Ebbinghaus’ methodologische vernieuwingen zouden al voldoende zijn geweest om hem een plaats in de geschiedenis van de psychologie te verzekeren, maar zijn onderzoek leverde ook een aantal belangrijke bijdragen aan de wetenschappelijke kennisbasis. Zijn experimenten toonden empirisch aan dat betekenisloze stimuli moeilijker te onthouden zijn dan betekenisvolle stimuli; dat wil zeggen, het is moeilijker om materiaal te onthouden dat geen betekenis of relevantie heeft voor de leerling. Ten tweede bleek uit zijn gegevens dat een toename van de hoeveelheid te leren materiaal gewoonlijk de tijd die nodig is om het te leren drastisch doet toenemen. Dit is de leercurve. Ten derde stelde hij vast dat opnieuw leren gemakkelijker is dan aanvankelijk leren, en dat het langer duurt om materiaal te vergeten na elke volgende keer opnieuw leren. Ebbinghaus’ werk suggereerde ook dat leren effectiever is wanneer het gespreid wordt in de tijd dan wanneer het in één enkele marathon-studiesessie wordt gepropt. Dit inzicht werd later bevestigd door andere onderzoekers (b.v. Jost, 1897) (Boneau, 1998). Tenslotte ontdekte Ebbinghaus dat het vergeten het snelst gaat direct nadat het leren heeft plaatsgevonden en na verloop van tijd langzamer gaat (Boneau, 1998; Craighead & Nemeroff, 2001). Deze empirische bevindingen hebben belangrijke consequenties voor de ontwikkeling van de pedagogische praktijk en bieden ook een theoretische basis om de studie van individuele verschillen in menselijke intelligentie te sturen.

Geselecteerde publikaties

Ebbinghaus, H. (1885/1962). Memory: Een bijdrage tot de experimentele psychologie. New York: Dover.

Ebbinghaus, H. (1902). Grundzüge der Psychologie. 1. Band, 2. Theil. Leipzig: Veit & Co.

Ebbinghaus, H. (1908/1973). Psychologie: Een elementair leerboek. New York: Arno Press.

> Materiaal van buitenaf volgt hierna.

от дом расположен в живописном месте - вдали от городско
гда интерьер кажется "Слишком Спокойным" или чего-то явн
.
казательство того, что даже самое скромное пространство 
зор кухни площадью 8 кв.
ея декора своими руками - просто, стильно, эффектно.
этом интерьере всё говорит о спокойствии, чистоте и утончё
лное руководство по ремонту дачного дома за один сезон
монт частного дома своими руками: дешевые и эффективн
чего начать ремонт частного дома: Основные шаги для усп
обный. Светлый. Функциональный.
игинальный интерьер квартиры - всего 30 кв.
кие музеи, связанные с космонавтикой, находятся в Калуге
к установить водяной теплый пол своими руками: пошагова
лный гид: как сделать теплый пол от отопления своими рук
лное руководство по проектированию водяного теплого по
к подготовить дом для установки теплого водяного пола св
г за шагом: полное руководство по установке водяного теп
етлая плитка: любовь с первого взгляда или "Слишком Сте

Boneau, C. A. (1998). Hermann Ebbinghaus: Op weg naar de vooruitgang of op het tuinpad? In G. A. Kimble, & M. Wertheimer, (Eds.), Portraits of pioneers in psychology (volume 3), pp. 51-64. Mahwah, NJ: Lawrence Erlbaum.

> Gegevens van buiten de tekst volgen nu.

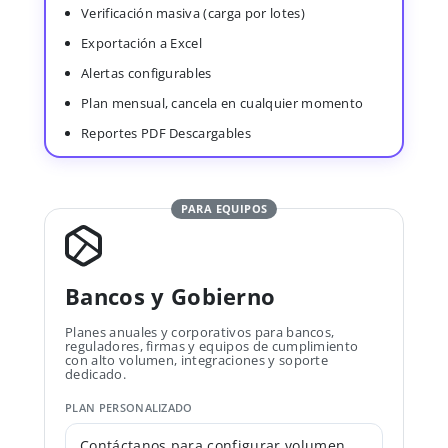
Verificación masiva (carga por lotes)
Exportación a Excel
Alertas configurables
Plan mensual, cancela en cualquier momento
Reportes PDF Descargables
PARA EQUIPOS
Bancos y Gobierno
Planes anuales y corporativos para bancos,
reguladores, firmas y equipos de cumplimiento
con alto volumen, integraciones y soporte
dedicado.
PLAN PERSONALIZADO
Contáctanos para configurar volumen,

Jost, G. (1897). Die Associationsfestigkeit in iher Abhängigkeit von der Verteilung der Wierderholungen. Zeitschriftfür Psychologie, 14, 436-472.

Wozniak, R. H. (1999). Inleiding tot het geheugen: Hermann Ebbinghaus (1885/1913). In Klassieken in de psychologie, 1855-1914: Historische essays. Bristol, UK: Thoemmes Press.

Zawidzki, T. (2004). Ebbinghaus, Hermann. In C. Eliasmith (Ed.), Dictionary of Philosophy of Mind. Op 24 juli 2006 ontleend aan http://artsci.wustl.edu/~philos/MindDict/entry.html.

Image Courtesy of the National Library of Medicine

Geef een antwoord

Het e-mailadres wordt niet gepubliceerd.